§ What you will do
Swap "greatest" for "highest" throughout the listing below and write the listing out again with nothing else changed. Leave out the pictures.

######

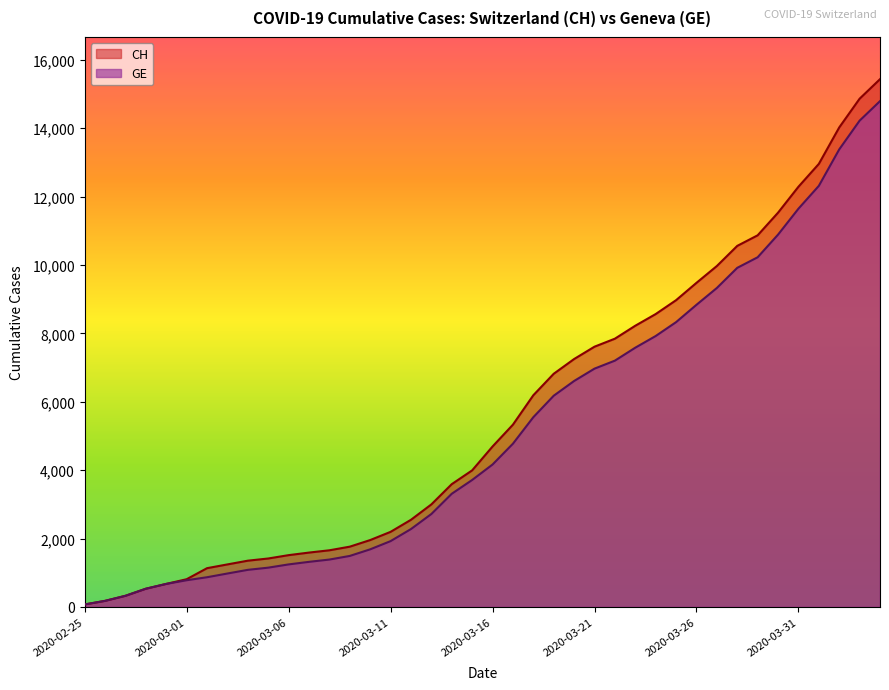

True or false: CH and GE cross at least once.

False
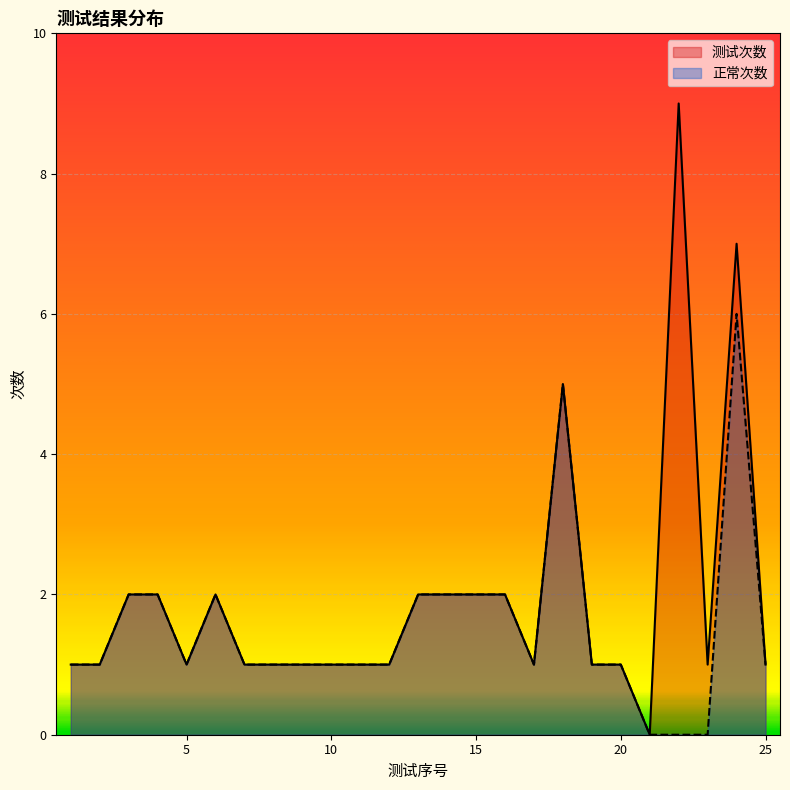

What is the greatest value displayed?

9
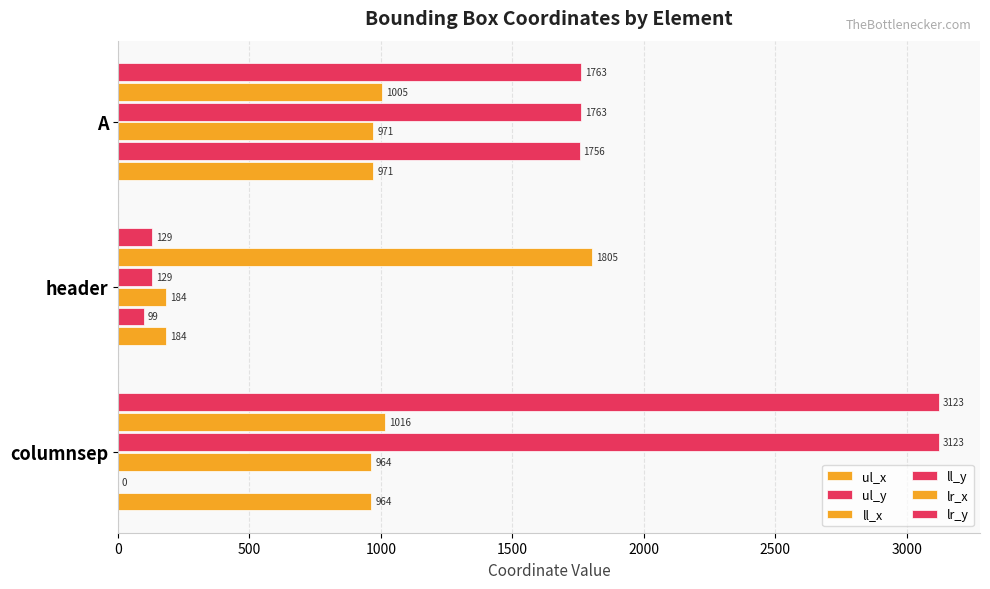

How many data points does each series have?

3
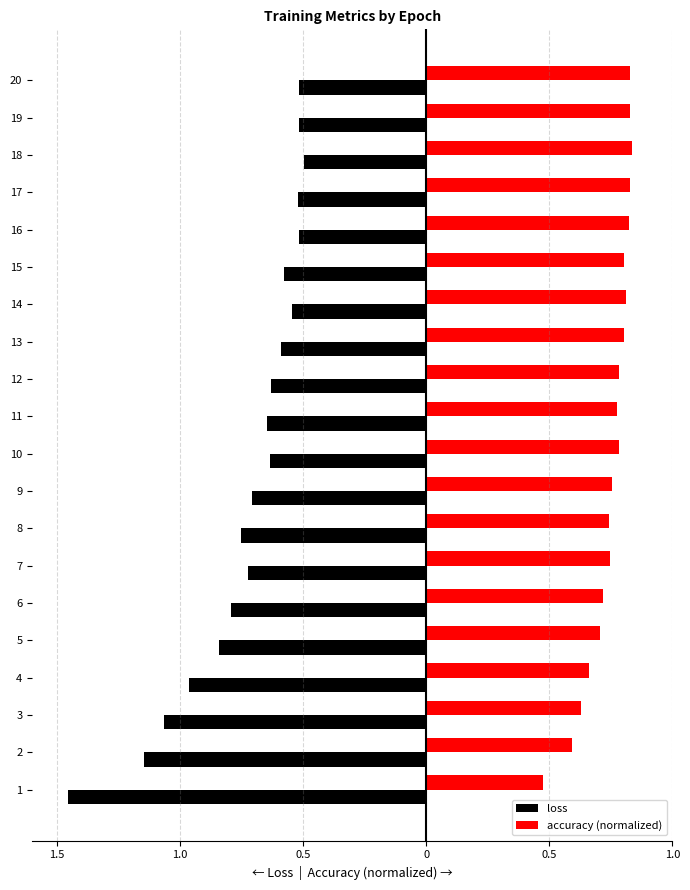

What are all the series names shown in the legend?

loss, accuracy (normalized)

######

§ Result of this exercise
True or false: CH and GE cross at least once.

False

What is the highest value displayed?

9

How many data points does each series have?

3

What are all the series names shown in the legend?

loss, accuracy (normalized)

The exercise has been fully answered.